= Beginning of Section =

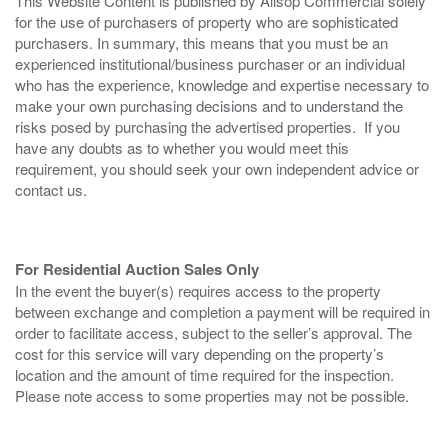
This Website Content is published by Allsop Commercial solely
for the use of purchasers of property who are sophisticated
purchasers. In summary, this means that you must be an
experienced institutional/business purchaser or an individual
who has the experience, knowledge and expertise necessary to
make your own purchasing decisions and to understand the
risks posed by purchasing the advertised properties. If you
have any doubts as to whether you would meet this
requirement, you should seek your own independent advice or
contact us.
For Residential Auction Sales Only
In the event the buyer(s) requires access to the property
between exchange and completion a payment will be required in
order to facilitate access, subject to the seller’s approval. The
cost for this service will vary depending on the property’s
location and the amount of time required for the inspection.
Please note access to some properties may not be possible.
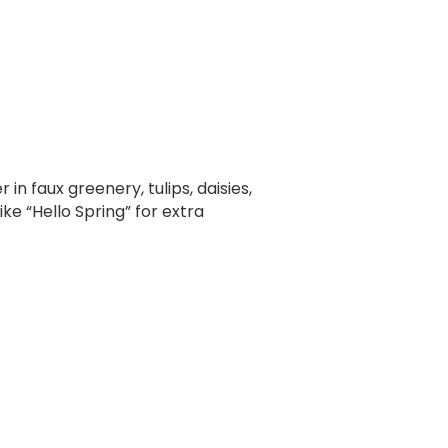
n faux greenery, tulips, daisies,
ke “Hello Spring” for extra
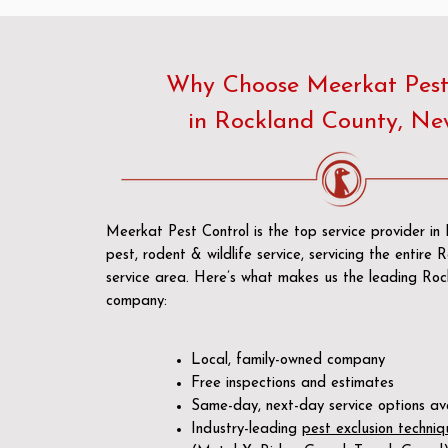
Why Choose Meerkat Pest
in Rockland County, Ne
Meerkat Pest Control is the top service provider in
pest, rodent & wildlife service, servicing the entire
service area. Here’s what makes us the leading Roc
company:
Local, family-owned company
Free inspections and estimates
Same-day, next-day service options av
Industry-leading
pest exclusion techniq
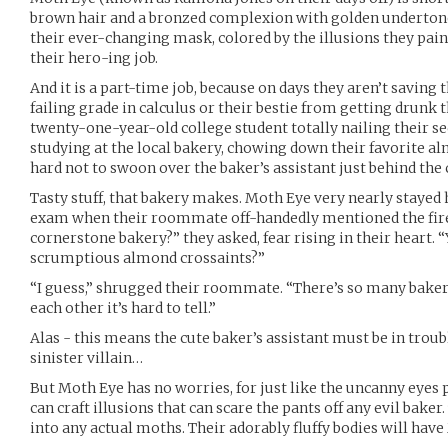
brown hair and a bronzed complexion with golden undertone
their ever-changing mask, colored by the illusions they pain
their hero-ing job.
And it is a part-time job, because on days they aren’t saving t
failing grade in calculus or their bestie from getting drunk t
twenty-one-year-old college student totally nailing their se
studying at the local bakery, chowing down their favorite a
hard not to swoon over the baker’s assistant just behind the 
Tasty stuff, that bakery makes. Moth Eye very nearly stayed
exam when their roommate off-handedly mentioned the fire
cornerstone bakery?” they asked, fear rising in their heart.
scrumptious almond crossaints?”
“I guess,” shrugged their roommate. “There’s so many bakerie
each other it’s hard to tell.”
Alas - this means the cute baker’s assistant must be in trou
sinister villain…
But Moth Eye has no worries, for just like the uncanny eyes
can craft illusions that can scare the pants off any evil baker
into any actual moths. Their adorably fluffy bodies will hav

= End of Section =
= Beginning of Section =

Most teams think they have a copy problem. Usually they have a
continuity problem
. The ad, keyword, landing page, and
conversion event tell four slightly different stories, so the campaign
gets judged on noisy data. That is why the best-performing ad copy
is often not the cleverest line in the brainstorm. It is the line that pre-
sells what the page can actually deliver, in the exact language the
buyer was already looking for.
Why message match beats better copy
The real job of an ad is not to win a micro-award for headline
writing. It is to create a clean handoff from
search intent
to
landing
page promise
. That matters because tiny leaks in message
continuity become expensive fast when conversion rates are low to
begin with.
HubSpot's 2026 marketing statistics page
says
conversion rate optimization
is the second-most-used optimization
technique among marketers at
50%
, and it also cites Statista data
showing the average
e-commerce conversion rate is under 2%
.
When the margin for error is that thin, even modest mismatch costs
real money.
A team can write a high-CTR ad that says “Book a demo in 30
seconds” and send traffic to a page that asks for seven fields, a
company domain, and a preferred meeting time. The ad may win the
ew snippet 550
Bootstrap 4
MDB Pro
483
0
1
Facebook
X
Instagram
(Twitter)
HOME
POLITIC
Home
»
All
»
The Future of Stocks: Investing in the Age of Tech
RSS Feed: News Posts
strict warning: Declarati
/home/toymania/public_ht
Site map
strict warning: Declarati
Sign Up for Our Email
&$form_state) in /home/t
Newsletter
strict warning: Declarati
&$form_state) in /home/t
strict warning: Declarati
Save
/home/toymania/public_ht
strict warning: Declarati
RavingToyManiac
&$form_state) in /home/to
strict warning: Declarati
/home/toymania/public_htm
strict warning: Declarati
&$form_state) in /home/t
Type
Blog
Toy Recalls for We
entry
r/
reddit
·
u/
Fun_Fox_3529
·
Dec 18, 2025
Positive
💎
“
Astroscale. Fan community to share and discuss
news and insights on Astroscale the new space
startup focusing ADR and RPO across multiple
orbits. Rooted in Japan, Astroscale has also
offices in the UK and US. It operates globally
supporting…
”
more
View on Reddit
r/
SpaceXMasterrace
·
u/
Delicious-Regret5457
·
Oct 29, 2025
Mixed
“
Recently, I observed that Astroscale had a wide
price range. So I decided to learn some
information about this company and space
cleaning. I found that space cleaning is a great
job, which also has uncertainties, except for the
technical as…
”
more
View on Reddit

= End of Section =

**Task statement:**
In the listing above, retype the lines starting with the line containing "brown hair and" and going on through the line containing "failing grade in", both of those included, with no change to any character.

**Result:**
brown hair and a bronzed complexion with golden undertone
their ever-changing mask, colored by the illusions they pain
their hero-ing job.
And it is a part-time job, because on days they aren’t saving t
failing grade in calculus or their bestie from getting drunk t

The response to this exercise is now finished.